The Royal Society of Arts forged the Idea of the Festival of Britain in 1943. They conceptualised the festival to celebrate the 199th anniversary of the great exhibition held in 1851. Eventually, the then government installed a committee led by Lord Ramsden to find the ways that displays can improve exports. However, the committee decision was contrary, and the idea left out because the UK had given priority to the reconstruction of its ruins at that time.
Instead, the government opted to carry out a range of displays of arts, science, technology, and architecture as well as displays of designs. Altogether, the shows were named ‘1951 Festival of Britain’. The time was just after the World War II and the city of London lay in turmoil, and it very badly needed development. Inspired greatly by the festival in these circumstances, the British felt that the ruined town would benefit by the restructure as they had seen at the exhibition.
They saw the Festival of Britain as a united national reassessment and unified reaffirming the brighter future of the country. The Festival Director, Gerald Barry, elaborated the festival saying that it is a tonic for the nation. A council was formed after that, with leadership given to Lord Ismay. President of the Council also held the responsibility of organising the festival. Apart from them, there were Labour Party Deputy Leader and civil servants in the committee.

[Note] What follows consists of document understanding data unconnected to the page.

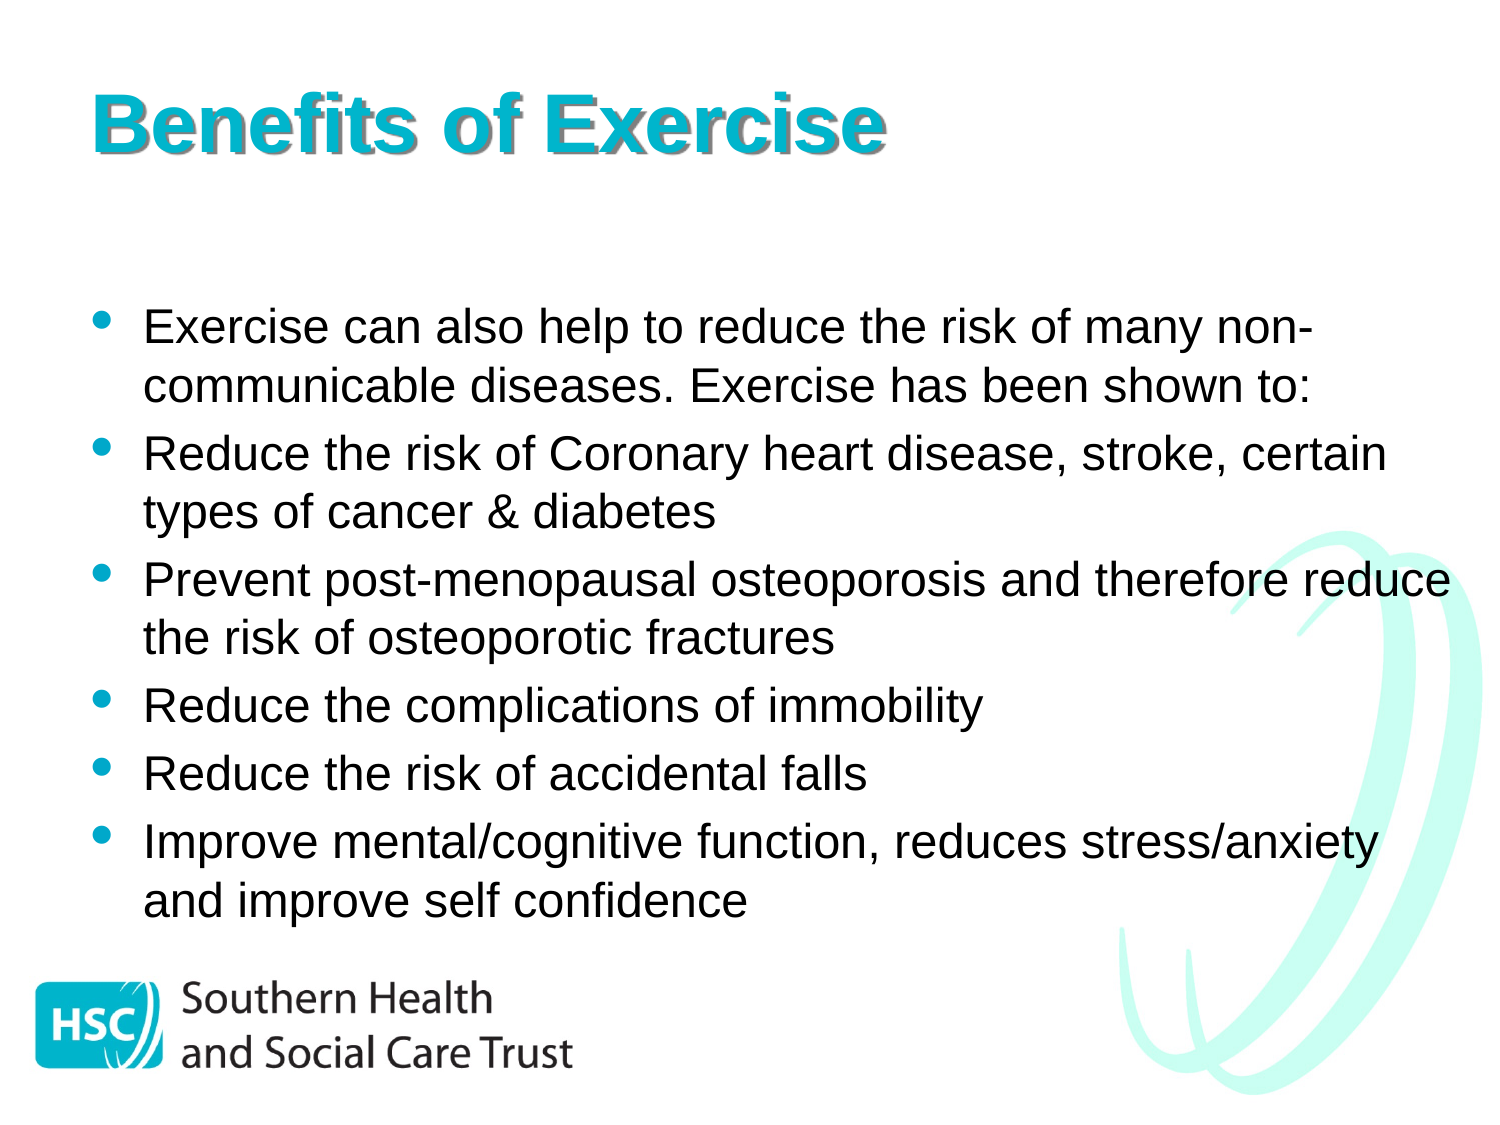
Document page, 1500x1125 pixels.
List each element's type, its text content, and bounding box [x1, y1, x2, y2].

title Benefits of Exercise [75, 24, 1350, 213]
list Exercise can also help to reduce the risk of many non-communicable diseases. Exercise has been shown to: Reduce the risk of Coronary heart disease, stroke, certain types of cancer & diabetes Prevent post-menopausal osteoporosis and therefore reduce the risk of osteoporotic fractures Reduce the complications of immobility Reduce the risk of accidental falls Improve mental/cognitive function, reduces stress/anxiety and improve self confidence [75, 287, 1475, 938]
picture [29, 976, 573, 1074]
picture [1065, 478, 1500, 1125]
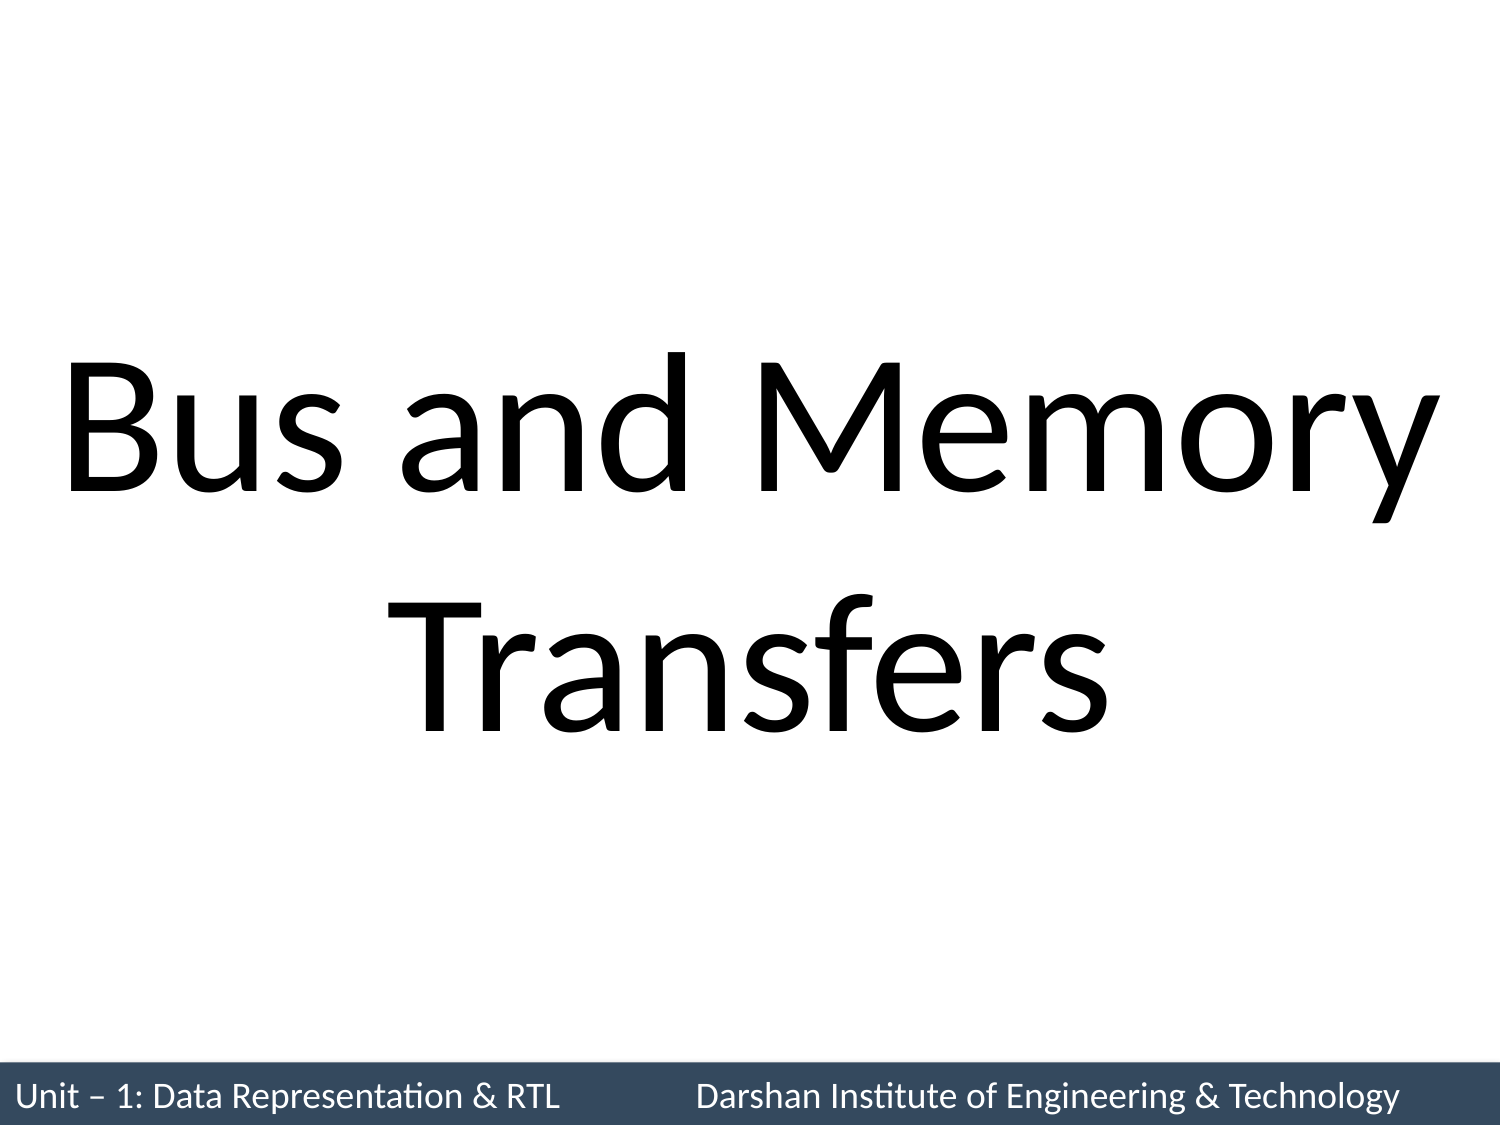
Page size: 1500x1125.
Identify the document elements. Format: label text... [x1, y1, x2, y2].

title Bus and Memory Transfers [0, 0, 1500, 1062]
text_box Unit – 1: Data Representation & RTL Darshan Institute of Engineering & Technology [0, 1062, 1500, 1125]
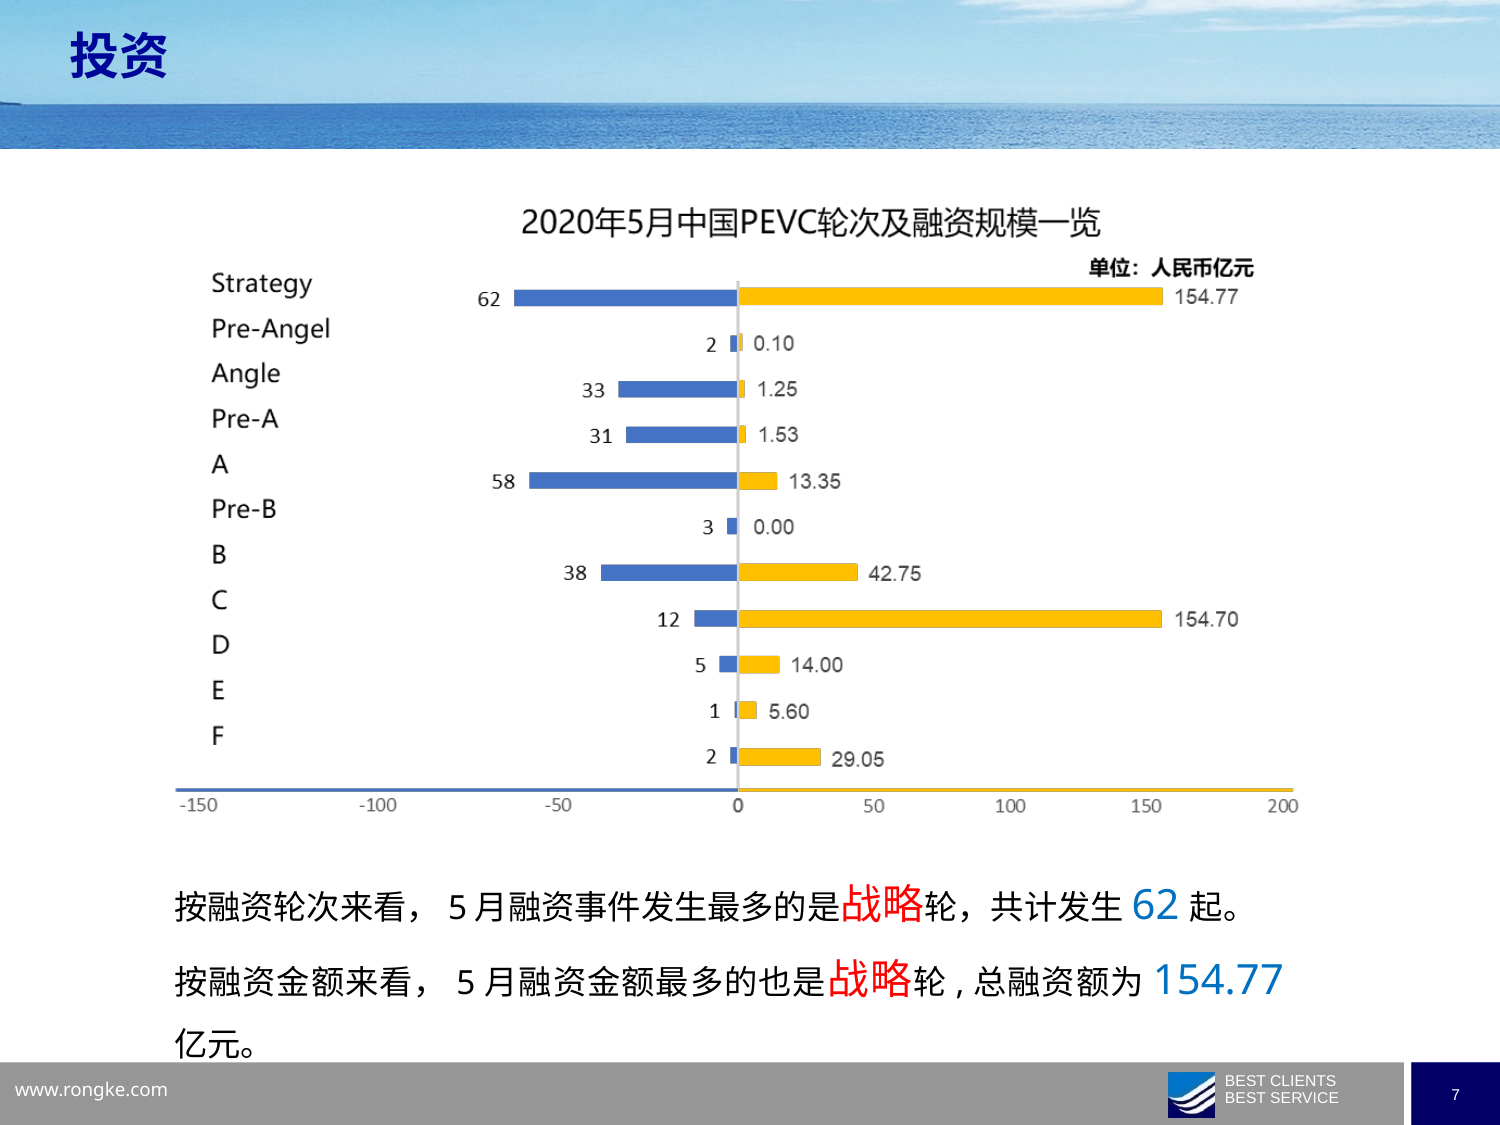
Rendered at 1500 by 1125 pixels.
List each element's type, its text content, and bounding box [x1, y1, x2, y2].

picture [0, 0, 1500, 149]
picture [159, 178, 1341, 833]
picture [1168, 1072, 1215, 1118]
text_box 投资 [54, 23, 1405, 128]
text_box 按融资轮次来看，5月融资事件发生最多的是战略轮，共计发生62起。 按融资金额来看，5月融资金额最多的也是战略轮,总融资额为154.77亿元。 [159, 845, 1309, 1070]
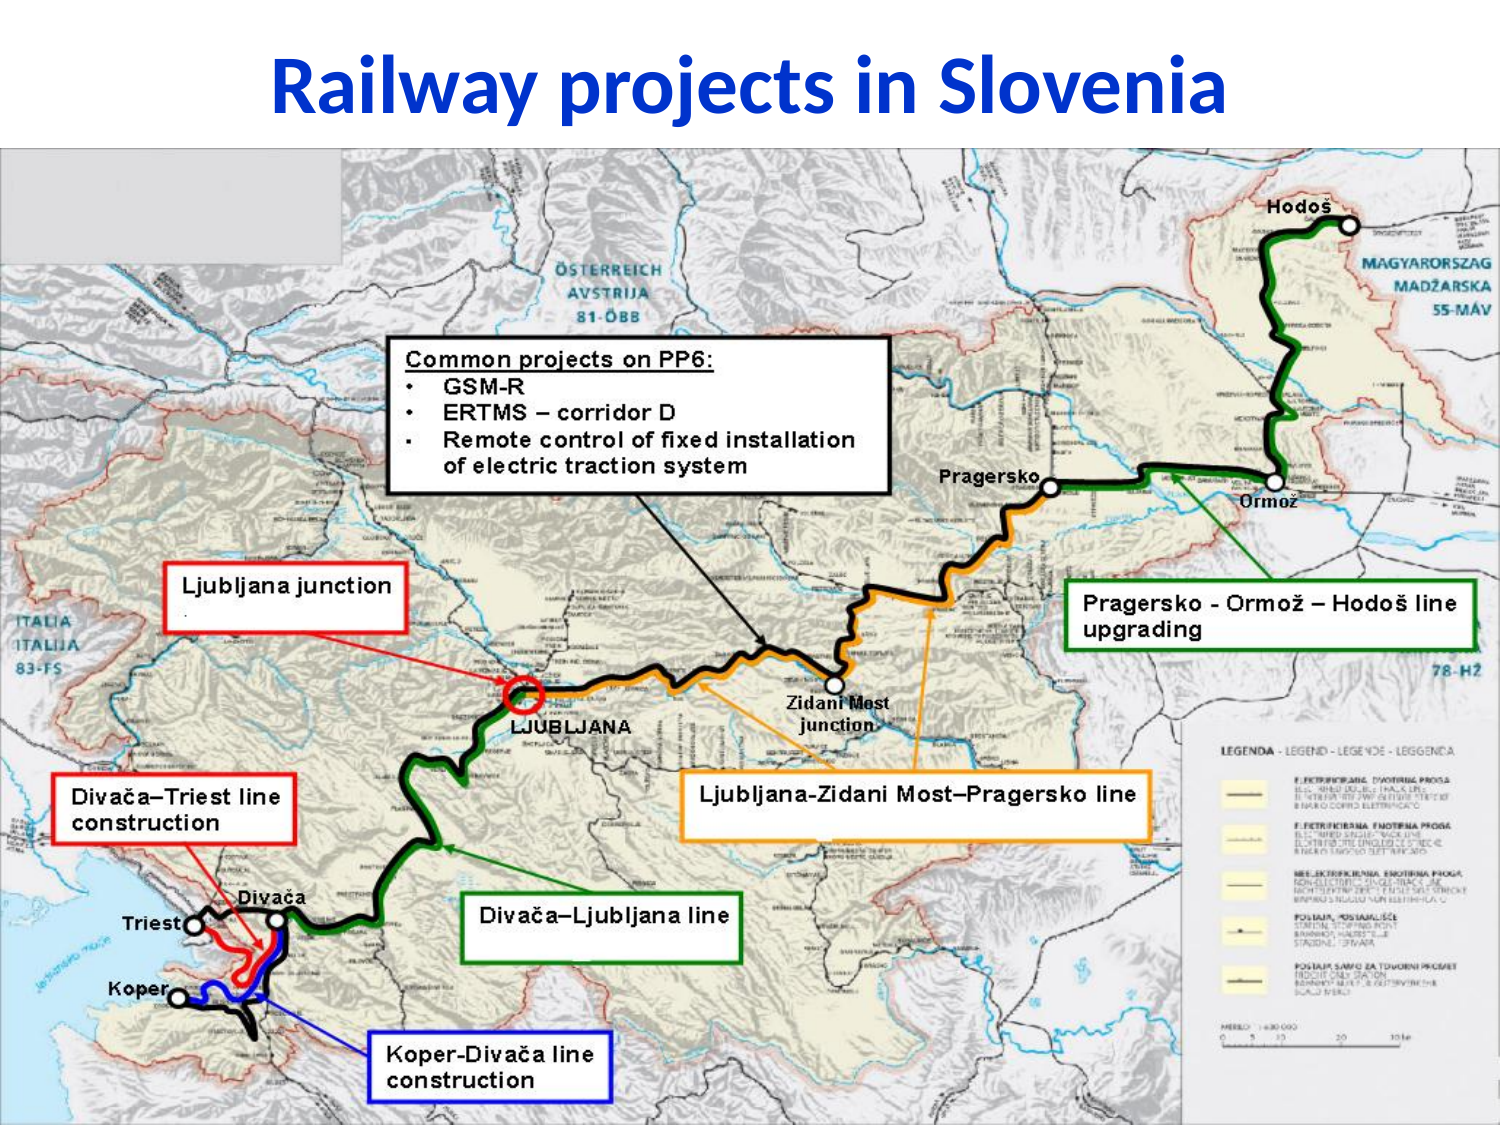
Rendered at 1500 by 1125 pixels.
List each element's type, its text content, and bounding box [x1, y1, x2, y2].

A headquarter for the festival was established in 1948, and it later converted to the Festival of Britain Office and managed through its budget. Northern Ireland government took the responsibility to organise and hold the festival in its country. The Arts Council of Great Britain, the British Film Institute, and the Council of Industrial Design, as well as the National Book League also joined the Office. An advisory committee comprising a Council of Architecture along with a Council for Science and Technology also installed. A Christian Committee was also set up to advise on religious matters related to the festival.
The Government made monetary grants to the Industrial Design Council and the Council of Arts, the National Museum of Wales and the Institute of British Film to carry out their parts of the festival. Throughout the country, the items and activities of the exhibition took place including drama and music festivals and the Lansbury Estate built in London for displaying architectural factions of the exhibition. The Waterloo region in London saw the greatest of the festival called South Bank Exhibition. That faction accurately presented the British advancement in science, technology, architecture and so on.
There were many other parts of the exhibition, and one of them was the Festival Pleasure Gardens arranged in Battersea, about three miles away from the South River Bank. In Glasgow, another to display engineering advancement was set up. South Kensington also took some parts that were not able to be in the main South Bank Exhibition. Belfast proudly showcased the progress in linen technology and agro-science. The Compania, a ship, was displayed in the South Bank. In 1951, it sailed along the British Coast. There was also a travelling section that exhibited a range of industrial designs.